In recent weeks, my home state of Florida’s governor, Rick Scott, has embarked on a massive voter purge to combat undocumented citizens from casting a vote in this years election cycle. In this case, the missing document is a voter registration card with a Republican Party affiliation.
Under the guise of ridding the voting booth of non-citizens, Scott has attempted to purge hundreds of U.S. citizens from the voting ranks. What these citizens all have in common are their tendency to cast a vote for the Democrat Party.
Victims of the Florida Inquisition have been disproportionately hispanic, accounting for 58% of the targeted voters. It seems that the Scott Administration has been working night and day to turn the latino vote into another Florida relic alongside Cape Canaveral.

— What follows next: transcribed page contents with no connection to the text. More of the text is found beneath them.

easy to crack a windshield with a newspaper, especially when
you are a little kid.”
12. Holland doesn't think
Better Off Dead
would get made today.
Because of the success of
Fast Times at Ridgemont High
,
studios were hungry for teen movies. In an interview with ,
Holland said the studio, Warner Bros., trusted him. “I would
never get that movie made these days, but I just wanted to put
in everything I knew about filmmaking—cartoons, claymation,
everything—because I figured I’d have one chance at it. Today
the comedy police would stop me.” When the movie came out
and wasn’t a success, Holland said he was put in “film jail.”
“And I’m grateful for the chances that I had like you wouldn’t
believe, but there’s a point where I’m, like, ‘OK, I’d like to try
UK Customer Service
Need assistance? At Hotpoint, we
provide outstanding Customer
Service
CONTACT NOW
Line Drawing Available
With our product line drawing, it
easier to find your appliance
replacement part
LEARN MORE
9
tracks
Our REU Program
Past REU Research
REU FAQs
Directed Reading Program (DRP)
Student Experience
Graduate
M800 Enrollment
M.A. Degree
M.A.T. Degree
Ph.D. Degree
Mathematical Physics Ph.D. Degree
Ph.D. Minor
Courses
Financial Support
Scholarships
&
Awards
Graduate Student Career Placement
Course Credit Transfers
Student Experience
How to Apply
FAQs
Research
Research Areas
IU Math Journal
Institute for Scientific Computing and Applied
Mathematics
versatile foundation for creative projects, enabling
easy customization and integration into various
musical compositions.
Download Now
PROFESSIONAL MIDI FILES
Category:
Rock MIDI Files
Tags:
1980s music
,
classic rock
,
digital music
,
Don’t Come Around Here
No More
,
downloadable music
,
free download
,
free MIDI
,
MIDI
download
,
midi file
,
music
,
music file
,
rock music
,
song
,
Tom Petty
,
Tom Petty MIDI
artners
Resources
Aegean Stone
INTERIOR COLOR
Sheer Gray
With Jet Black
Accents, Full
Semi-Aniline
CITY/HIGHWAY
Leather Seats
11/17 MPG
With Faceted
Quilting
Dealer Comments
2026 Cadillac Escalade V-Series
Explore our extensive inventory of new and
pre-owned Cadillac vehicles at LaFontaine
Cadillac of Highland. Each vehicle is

If Scott were to have his way, the only time a hispanic would be seen voting in the state of Florida would be as a stand alone informational display at Epcot center’s World Showcase.
The purge has even gone so far as to target Florida’s World War II veterans. What better way to honor the great generation who stormed Omaha beach and climbed the cliffs of Pointe du Hoc for our rights and freedoms than to strip them of theirs? Scott couldn’t think of one. I would like to think someone in the Scott Administration had suggested that they at least send the veterans an edible arrangement or novelty toilet paper from Spencer’s Gifts, but Scott nixed that idea as fiscally irresponsible.
Naturally Scott’s undertaking has not been met with open arms, bringing the U.S. Justice Department into the fray just in time to stop the Scott Administration from using the strappado on his constituency. The DOJ has demanded that Scott cease his purging on the grounds that it violates the Voting Rights Act. Putting an even bigger thorn in his side, All 67 of Florida’s Election Supervisors have gone against Scott and suspended the purge.
While this seems like another case of Florida handling the electoral process with the grace of a rhino on bath salts, it is not an isolated incident. It was recently reported that over the past 2 years, Texas has attempted to purge 300,000 voters from the rolls and Wisconsin has used a year old voter i.d. law to keep thousands of students from voting in the recall election. If elected officials spent as much time winning the hearts of their constituency as they did trying to keep them at home on voting day, they might actually be able to gain back their seat without going through the rigmarole of gaming the election.